Because solar fields are expensive, by conventional thinking it is desirable to increase the thermal to electric efficiency of the power block by increasing the temperature and adding regenerative feedwater heating. These steps result in the use of expensive and sometimes exotic materials, manufacturing, and construction measures. These steps tend to reduce the nameplate power output of the turbine-generator (per unit of steam flow), increase startup time, and reduce load following capability.
As more renewable generation is installed, load following becomes more important than base load power. Consequently there is an increasing need for generating units with resiliency and flexibility to follow load.
The “Duck Curve” illustrates the challenge of managing a green grid. As can be seen in FIG. 1, the California Independent System Operator (CAISO) Base Load is being reduced as solar power ramps up its generation during the daytime. As the installed base of PV generation increases over the years, the afternoon ‘hump’ disappears and becomes an increasingly large depression causing two gigawatt-scale problems:                overgeneration risk occurs because thermal generation resources must continue to operate to be available when the preferred renewable resources become unavailable, as the sun sets for example;        ramp need occurs as the evening load increase coincides with the decreasing output from solar power.        

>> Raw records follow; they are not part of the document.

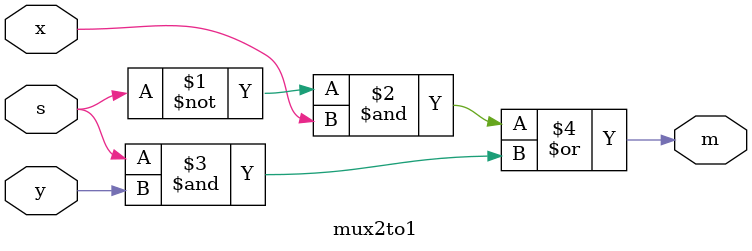
<source format=v>
module lab4part2 (digits, HEX1, HEX0);
	input [4:0] digits;
	output [6:0] HEX1, HEX0;
	
	wire cout;
	wire [3:0] V, S;
	
	assign cout = digits[4];
	assign V = digits[3:0];
	
	comparator C0 (V, S);
		
	wire [3:0] A;
	circuitA CA (V, A);
	
	wire [3:0] M0;
	fourbit2to1 F0 (V, A, S[0], M0);

	wire [3:0] B;
	circuitB CB (M0, B);
	
	wire [3:0] M1;
	fourbit2to1 F1 (M0, B, cout, M1);
	
	deciOnHex D1 ({1'b0, 1'b0, 1'b0, (S[0] | cout)},HEX1);	
	deciOnHex D0 (M1,HEX0);
endmodule

module circuitB (M, B);
	input [3:0] M;
	output [3:0] B;
	
	assign B[3] = M[1];
	assign B[2] = ~M[1];
	assign B[1] = ~M[1];
	assign B[0] = M[0];
endmodule

module deciOnHex(in, out);
	input [3:0] in;
	output [6:0] out;
	
	wire c0,c1,c2,c3;
	
	assign c0=in[0];
	assign c1=in[1];
	assign c2=in[2];
	assign c3=in[3];
	assign out[0] = (~c3&~c2&~c1&c0)|(~c1&~c0&c2)|(c3&c2)|(c1&c3);
	assign out[1] = (~c1&c0&c2)|(c1&~c0&c2)|(c3&c2)|(c1&c3);
	assign out[2] = (c1&~c0&~c2)|(c3&c2)|(c1&c3);
	assign out[3] = (~c1&c0&~c2)|(~c1&~c0&c2)|(c3&c2)|(c1&c3)|(c1&c2&c0);
	assign out[4] = (c1|c0|c2)&(~c1|c0|c3);
	assign out[5] = (~c3&~c2&c0)|(c1&c3)|(~c3&~c2&c1)|(c1&c0)|(c3&c2);
	assign out[6] = (~c3&~c2&~c1)|(c1&c0&c2)|(c3&c2)|(c1&c3);
endmodule

module comparator (V, S);
	input [3:0] V;
	output [3:0] S;
	
	wire r;
	assign r = (V[3] & V[2]) | (V[3] & V[1]);
	
	assign S = {1'b0, 1'b0, 1'b0, r};
endmodule

module circuitA (V, A);
	input [3:0] V;
	output [3:0] A;
	
	assign A[3] = ~V[3];
	assign A[2] = V[3] & V[2] & V[1];
	assign A[1] = V[3] & V[2] & ~V[1];
	assign A[0] = (V[3] & V[2] & V[0]) | (V[3] & V[1] & V[0]);
endmodule

module fourbit2to1 (V, A, S, M);
	input [3:0] V, A;
	input S;
	output [3:0] M;
	
	mux2to1 u1 (V[0], A[0], S, M[0]);
	mux2to1 u2 (V[1], A[1], S, M[1]);
	mux2to1 u3 (V[2], A[2], S, M[2]);
	mux2to1 u4 (V[3], A[3], S, M[3]);
endmodule

module mux2to1(x, y, s, m);
	input x;
	input y;
	input s;
	output m;
	
	assign m = (~s & x) | (s & y);
endmodule
</source>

Ironically, the conventional modern solar thermal power plant is not well suited to this regime. Without thermal storage, such plants contribute to the ‘Duck Curve’ depression. By adding thermal energy storage, conventional solar thermal plants can address overgeneration by operating during the evening peak rather than during the afternoon depression. But their base load approach to power block design means these plants are not well suited to load following and cannot materially address the steep ramps.